Il litio come difensore naturale: cosa dice la ricerca. Secondo una nuova ricerca pubblicata su Nature e condotta dall’Università di Harvard, quando i livelli del metallo nel nostro corpo diminuiscono ecco che insorgono stati di perdita di memoria e confusione. I ricercatori hanno notato questo cambiamento dal primo stadio di lieve deterioramento cognitivo – di solito già visto come un segnale d’allarme – alla malattia conclamata. Anche se associato alle batterie o come trattamento per i disturbi dell’umore soprattutto il disturbo bipolare, tutti noi abbiamo già il litio nel nostro corpo, perché lo introduciamo dalla nostra dieta giornaliera.
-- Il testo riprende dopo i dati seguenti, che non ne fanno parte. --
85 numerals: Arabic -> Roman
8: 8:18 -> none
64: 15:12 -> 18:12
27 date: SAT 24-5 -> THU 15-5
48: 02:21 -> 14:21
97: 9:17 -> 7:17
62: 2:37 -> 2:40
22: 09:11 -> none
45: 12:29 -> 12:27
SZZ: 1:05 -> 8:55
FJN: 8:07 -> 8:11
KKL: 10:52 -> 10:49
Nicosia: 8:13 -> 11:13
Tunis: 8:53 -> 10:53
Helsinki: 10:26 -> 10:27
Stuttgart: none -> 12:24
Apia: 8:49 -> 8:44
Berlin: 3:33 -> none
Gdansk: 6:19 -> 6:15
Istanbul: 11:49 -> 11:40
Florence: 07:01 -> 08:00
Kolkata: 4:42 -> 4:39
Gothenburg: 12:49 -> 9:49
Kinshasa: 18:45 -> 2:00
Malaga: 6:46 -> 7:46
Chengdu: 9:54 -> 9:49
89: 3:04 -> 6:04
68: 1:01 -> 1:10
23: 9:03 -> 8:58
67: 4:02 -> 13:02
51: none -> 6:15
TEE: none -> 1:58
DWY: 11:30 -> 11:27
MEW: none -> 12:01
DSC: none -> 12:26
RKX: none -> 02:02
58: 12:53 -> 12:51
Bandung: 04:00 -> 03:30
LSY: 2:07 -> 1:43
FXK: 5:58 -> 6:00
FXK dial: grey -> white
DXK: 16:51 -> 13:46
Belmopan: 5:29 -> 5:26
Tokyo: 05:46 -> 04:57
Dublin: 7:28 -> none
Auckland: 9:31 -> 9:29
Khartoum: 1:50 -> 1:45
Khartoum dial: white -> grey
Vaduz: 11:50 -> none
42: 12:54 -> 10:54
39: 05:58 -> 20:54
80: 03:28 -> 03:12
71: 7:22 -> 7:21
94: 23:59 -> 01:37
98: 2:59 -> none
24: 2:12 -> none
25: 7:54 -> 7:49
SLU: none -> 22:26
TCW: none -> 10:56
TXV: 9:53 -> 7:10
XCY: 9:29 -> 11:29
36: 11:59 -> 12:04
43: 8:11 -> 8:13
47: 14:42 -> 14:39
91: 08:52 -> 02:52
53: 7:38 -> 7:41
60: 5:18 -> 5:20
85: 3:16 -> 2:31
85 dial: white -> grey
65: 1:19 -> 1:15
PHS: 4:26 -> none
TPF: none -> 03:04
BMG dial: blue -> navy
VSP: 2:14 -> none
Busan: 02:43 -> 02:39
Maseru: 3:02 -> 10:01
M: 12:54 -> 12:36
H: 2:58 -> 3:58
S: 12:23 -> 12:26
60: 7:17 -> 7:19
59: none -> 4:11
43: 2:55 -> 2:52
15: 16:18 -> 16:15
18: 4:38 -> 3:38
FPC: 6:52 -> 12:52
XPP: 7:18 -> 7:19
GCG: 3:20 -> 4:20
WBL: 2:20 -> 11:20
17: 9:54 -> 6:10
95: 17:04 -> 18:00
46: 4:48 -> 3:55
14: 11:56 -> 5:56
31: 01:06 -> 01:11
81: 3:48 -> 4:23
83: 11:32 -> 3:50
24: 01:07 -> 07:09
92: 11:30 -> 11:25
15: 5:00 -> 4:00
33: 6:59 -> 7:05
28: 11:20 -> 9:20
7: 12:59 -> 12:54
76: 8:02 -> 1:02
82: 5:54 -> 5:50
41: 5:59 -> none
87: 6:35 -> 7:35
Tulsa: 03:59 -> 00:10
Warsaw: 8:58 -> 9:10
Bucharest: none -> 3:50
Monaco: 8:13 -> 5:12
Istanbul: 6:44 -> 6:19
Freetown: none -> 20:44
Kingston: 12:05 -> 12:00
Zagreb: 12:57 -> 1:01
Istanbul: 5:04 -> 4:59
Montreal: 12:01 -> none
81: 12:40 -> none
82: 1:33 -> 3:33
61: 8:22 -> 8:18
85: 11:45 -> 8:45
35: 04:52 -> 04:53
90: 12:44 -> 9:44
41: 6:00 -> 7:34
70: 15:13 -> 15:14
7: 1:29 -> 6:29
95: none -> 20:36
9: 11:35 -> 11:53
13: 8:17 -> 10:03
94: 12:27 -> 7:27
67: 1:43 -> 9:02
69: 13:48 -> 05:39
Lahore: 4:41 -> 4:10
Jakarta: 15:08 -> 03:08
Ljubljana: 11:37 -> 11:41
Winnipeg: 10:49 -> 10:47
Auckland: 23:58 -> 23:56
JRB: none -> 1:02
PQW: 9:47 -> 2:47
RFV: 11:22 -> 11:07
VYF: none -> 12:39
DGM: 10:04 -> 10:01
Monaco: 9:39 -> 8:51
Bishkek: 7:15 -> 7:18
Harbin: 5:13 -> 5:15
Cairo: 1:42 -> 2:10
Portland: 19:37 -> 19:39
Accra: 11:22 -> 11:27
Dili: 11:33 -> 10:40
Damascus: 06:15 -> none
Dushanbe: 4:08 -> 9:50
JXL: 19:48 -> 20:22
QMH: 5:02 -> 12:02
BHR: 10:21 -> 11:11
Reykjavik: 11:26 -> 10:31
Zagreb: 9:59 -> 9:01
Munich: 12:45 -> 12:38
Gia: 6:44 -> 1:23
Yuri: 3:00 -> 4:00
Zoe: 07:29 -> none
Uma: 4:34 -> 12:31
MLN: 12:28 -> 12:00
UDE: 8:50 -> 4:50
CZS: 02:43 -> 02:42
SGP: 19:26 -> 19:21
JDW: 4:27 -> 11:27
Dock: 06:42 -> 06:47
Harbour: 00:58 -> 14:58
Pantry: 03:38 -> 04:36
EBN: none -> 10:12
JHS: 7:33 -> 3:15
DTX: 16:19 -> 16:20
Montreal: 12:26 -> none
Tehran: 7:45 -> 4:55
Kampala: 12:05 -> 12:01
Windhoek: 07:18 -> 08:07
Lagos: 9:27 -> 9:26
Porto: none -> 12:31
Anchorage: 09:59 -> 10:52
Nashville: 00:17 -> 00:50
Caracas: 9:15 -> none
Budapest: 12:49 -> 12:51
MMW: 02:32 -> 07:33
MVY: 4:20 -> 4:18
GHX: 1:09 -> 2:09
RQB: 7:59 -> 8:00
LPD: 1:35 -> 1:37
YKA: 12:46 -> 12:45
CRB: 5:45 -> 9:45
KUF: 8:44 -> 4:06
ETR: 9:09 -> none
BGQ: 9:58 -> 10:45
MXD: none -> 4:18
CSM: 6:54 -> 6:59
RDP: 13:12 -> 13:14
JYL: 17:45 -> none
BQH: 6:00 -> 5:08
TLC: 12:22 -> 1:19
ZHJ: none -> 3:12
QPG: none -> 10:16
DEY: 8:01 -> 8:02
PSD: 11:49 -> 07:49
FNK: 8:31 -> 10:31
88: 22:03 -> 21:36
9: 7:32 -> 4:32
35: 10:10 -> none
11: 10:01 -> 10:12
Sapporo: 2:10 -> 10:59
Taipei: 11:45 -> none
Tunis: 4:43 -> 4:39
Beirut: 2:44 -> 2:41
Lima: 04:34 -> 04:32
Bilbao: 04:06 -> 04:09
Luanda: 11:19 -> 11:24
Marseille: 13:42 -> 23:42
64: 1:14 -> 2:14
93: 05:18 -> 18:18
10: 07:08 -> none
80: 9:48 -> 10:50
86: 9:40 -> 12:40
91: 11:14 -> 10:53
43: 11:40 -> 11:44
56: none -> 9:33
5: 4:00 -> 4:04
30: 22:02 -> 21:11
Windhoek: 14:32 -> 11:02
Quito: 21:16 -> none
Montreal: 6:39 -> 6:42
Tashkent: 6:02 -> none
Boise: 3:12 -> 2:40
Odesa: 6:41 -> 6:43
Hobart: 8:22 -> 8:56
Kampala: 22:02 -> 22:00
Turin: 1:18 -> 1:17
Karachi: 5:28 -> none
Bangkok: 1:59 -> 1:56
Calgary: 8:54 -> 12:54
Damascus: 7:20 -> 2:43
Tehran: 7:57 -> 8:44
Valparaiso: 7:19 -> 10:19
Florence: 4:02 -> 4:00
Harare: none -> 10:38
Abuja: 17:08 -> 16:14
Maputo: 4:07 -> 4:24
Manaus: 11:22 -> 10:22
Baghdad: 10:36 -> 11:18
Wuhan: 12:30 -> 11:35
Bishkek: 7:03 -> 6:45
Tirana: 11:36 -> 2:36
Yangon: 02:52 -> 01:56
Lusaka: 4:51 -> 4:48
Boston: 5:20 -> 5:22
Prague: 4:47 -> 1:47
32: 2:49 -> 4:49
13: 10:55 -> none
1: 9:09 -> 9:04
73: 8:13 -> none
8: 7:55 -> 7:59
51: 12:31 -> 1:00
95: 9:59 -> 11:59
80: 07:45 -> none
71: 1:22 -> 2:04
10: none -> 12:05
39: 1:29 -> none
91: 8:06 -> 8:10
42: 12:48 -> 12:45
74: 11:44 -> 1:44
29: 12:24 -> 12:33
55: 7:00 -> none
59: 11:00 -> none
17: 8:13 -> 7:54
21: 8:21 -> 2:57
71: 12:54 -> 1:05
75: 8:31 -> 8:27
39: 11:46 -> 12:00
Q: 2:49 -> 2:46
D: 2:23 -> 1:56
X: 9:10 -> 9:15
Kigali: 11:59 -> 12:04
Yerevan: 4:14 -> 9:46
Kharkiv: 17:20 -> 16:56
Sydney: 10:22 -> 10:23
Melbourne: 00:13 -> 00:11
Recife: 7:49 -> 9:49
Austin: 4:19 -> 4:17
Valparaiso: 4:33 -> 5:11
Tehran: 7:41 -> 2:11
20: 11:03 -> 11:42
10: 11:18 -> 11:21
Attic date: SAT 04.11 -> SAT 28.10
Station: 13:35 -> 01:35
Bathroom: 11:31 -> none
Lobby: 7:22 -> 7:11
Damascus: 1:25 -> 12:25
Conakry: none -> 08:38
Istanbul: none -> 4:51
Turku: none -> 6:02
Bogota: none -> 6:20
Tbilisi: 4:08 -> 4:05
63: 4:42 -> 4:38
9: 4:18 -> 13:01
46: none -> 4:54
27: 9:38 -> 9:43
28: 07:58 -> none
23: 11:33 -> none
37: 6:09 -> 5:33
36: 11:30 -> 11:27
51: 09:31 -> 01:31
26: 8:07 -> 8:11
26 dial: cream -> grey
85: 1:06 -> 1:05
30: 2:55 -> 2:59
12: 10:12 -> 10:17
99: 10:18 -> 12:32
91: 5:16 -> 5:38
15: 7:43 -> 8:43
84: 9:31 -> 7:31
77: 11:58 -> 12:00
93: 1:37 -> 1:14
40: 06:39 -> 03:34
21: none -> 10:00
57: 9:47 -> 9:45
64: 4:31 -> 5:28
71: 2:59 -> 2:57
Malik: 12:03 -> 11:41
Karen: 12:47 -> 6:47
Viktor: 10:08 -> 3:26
Ma facciamo un passo indietro. Il morbo di Alzheimer è legato all’accumulo di due proteine dannose: la beta-amiloide e la tau. La prima crea una barriera appiccicosa all’esterno dei neuroni che blocca la comunicazione; la seconda agisce direttamente al loro interno, deformando la struttura e alterando le sue funzioni. Sono processi che insieme danneggiano la delicata rete di cellule cerebrali che supporta la memoria e il pensiero. L’assenza di litio fa si che il nostro cervello sia più vulnerabile a queste proteine tossiche.